La mention « Mort en déportation » doit figurer dans l'acte de décès de l'intéressé et, éventuellement, dans la transcription de cet acte.
La mention « Victime du terrorisme » figure dans l'acte de décès sur décision du ministre de la Justice prise avec l’accord des ayants droit (loi n° 2012-1432 du 21 décembre 2012 relative à la sécurité et à la lutte contre le terrorisme et circulaire n° JUSC1412888C du 23 juillet 2014 relative à l’état civil).

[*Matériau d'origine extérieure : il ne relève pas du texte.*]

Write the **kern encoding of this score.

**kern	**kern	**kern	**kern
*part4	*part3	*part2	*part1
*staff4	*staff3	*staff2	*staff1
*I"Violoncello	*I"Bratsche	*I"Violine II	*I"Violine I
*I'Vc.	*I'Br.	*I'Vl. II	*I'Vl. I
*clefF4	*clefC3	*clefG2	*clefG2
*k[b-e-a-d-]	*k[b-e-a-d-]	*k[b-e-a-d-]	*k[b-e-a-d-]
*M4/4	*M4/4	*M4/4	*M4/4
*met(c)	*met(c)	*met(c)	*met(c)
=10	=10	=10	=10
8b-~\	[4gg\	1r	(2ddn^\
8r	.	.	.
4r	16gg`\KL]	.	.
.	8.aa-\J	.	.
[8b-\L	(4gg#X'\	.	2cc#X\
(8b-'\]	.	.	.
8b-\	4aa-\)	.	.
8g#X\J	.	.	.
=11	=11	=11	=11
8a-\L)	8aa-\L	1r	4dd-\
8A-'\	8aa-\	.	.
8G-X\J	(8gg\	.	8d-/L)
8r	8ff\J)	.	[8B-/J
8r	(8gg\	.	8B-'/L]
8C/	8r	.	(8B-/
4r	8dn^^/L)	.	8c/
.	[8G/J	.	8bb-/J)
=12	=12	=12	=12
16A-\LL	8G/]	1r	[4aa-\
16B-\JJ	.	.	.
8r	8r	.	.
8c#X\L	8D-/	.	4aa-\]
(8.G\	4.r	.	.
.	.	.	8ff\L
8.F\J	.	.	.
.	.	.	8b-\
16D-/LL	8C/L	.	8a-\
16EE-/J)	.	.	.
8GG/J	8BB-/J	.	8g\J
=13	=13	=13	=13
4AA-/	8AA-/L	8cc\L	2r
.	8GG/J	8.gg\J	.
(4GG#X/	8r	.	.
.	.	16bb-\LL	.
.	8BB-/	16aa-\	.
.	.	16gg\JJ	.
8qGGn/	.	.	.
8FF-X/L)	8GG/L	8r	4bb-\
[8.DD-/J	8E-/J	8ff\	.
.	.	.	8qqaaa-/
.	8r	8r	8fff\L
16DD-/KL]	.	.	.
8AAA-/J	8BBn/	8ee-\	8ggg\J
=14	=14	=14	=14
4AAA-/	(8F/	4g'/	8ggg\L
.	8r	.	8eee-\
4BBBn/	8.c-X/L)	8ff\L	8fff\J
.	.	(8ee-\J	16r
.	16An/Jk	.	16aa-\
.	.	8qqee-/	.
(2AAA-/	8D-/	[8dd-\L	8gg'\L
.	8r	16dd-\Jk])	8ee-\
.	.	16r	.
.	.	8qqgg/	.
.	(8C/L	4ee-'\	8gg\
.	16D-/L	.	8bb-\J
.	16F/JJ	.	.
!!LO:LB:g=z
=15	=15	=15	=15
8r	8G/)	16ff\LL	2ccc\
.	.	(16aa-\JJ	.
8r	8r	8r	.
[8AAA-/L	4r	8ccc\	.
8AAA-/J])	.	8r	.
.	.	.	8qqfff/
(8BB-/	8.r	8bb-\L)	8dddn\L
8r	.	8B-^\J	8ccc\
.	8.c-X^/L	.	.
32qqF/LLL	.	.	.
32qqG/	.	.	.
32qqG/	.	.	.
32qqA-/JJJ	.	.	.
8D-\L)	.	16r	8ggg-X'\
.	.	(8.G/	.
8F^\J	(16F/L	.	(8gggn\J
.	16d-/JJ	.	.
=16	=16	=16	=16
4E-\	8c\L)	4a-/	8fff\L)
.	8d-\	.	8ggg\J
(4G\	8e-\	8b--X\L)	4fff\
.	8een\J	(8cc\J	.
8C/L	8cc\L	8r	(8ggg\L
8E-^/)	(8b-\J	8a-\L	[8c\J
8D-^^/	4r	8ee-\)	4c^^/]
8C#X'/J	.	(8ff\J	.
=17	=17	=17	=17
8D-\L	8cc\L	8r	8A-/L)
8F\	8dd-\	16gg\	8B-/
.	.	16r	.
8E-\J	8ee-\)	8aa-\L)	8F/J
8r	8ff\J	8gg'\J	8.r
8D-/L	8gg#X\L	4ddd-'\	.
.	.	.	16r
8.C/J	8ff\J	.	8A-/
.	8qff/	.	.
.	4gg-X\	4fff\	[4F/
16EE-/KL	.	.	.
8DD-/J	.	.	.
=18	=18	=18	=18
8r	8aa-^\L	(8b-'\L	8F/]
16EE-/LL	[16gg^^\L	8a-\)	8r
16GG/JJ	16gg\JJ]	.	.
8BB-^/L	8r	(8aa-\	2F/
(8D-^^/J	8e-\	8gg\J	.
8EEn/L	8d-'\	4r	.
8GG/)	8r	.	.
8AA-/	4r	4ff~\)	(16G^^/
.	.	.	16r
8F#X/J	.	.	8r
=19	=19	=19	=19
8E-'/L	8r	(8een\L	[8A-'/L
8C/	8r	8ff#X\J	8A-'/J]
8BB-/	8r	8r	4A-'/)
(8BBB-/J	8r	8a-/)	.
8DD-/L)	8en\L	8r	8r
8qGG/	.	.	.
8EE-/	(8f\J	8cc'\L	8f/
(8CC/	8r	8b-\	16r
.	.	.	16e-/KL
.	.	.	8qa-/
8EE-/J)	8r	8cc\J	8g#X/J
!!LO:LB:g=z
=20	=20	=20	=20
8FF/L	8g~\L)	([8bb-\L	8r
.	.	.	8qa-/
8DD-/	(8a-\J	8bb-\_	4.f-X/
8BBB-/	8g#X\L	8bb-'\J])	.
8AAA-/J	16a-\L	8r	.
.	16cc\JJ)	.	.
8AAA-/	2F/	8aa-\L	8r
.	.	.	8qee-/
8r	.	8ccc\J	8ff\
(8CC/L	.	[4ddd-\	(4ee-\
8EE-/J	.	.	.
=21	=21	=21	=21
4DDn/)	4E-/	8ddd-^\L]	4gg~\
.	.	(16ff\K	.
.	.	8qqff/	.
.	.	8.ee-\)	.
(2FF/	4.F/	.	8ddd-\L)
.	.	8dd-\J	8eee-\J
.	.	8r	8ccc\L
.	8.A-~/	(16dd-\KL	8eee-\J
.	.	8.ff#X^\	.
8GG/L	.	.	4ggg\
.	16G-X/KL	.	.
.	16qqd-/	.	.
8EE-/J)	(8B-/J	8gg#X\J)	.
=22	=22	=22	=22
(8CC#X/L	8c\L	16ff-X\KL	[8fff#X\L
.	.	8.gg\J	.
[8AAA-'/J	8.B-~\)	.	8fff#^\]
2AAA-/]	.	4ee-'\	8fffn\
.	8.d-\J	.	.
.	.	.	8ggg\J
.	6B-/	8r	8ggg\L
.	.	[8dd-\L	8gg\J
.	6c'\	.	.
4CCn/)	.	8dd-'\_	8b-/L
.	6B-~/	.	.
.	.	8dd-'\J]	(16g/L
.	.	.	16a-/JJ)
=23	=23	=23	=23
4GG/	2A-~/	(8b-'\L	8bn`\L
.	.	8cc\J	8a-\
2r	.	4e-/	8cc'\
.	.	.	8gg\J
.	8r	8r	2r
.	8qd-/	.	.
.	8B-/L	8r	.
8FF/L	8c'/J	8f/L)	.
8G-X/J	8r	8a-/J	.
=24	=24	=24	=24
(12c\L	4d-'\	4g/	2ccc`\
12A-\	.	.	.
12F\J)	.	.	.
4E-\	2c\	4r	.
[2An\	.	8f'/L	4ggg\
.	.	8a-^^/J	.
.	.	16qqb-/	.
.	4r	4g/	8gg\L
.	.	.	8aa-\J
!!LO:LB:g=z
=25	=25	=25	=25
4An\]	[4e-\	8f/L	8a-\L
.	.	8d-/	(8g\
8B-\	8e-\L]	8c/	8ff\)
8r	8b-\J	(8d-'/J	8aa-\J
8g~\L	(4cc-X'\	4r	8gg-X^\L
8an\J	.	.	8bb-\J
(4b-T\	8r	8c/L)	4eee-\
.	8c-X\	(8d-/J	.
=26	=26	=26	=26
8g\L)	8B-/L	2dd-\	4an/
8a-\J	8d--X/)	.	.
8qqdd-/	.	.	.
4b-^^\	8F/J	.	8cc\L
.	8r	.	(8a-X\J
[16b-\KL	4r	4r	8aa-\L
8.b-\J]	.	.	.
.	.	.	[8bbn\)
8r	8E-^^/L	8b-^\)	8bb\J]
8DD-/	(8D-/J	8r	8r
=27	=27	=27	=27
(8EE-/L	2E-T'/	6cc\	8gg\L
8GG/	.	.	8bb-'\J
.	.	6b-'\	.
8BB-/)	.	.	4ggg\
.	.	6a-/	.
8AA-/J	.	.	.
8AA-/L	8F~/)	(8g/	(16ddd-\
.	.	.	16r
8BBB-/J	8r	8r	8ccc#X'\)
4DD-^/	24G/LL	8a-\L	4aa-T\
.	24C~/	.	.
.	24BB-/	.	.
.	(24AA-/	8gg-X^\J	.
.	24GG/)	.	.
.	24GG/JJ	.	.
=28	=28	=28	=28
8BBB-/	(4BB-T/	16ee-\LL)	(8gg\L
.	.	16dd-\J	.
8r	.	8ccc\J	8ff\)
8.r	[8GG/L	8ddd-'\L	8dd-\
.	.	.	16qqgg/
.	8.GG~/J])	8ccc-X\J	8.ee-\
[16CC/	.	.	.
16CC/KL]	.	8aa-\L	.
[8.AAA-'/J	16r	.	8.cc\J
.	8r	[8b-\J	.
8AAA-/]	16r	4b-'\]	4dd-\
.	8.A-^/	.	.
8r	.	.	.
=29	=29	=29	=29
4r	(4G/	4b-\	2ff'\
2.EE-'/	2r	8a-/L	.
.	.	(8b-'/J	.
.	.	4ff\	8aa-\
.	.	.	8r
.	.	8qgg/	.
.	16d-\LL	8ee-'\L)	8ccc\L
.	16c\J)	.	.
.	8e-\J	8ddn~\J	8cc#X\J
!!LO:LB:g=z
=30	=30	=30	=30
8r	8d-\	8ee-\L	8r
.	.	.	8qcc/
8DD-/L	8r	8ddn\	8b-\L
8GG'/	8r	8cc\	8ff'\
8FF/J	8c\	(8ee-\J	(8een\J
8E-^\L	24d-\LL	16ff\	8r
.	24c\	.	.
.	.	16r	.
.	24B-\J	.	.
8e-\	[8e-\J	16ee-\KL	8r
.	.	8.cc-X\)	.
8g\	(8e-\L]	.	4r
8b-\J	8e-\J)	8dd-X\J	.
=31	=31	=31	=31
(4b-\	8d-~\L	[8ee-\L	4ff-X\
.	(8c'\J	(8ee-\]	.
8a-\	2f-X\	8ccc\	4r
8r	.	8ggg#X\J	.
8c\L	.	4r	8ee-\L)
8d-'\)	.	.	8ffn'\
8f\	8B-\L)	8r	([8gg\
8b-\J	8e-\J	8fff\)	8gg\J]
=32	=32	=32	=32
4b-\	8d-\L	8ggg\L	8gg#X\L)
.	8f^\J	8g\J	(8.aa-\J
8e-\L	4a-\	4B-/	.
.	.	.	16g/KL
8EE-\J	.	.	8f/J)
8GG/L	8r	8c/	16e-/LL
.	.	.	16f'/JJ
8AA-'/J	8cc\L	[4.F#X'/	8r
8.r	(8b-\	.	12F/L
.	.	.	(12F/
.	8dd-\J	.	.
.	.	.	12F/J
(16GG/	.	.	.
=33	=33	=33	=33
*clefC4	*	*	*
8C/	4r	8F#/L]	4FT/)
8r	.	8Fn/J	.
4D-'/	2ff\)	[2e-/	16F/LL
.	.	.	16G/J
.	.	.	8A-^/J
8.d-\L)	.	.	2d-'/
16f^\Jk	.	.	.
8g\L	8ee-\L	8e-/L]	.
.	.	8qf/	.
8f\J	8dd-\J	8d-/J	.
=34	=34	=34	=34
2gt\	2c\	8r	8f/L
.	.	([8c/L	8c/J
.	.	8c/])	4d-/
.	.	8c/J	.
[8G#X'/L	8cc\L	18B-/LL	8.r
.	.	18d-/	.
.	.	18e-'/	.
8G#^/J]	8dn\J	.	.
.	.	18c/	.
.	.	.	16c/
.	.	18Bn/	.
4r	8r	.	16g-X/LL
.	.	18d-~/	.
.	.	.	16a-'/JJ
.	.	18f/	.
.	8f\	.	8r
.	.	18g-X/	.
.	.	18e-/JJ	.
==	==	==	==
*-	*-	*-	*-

Titres nobiliaires. Les titres nobiliaires peuvent être insérés dans les actes de l'état civil, immédiatement après le nom patronymique dont ils constituent l'accessoire, à condition d’en justifier la possession à l'officier de l'état civil. La preuve de ce droit au titre diffère selon qu'il s'agit de titres français ou de titres étrangers :
- les titres nobiliaires français ne peuvent être régulièrement portés et ne peuvent être donnés à leurs bénéficiaires dans les actes de l'état civil qu'en vertu d'un arrêté d'investiture pris par le garde des Sceaux en application de l'acte royal ou impérial qui les a, à l'origine, conférés. Aucun autre mode de preuve ne peut être accepté par l'officier de l'état civil ;
- une personne de nationalité étrangère peut demander l'inscription sur les actes de l'état civil français le concernant d'un titre de noblesse qui lui a été conféré dans l'État dont elle est le ressortissant. L'officier de l'état civil doit, dans ce cas, solliciter les instructions du parquet, lequel vérifiera le droit du requérant à porter le titre qu'il revendique. L'intéressé doit en apporter la preuve conformément aux lois et règlements du pays considéré (IGREC, n° 127-2).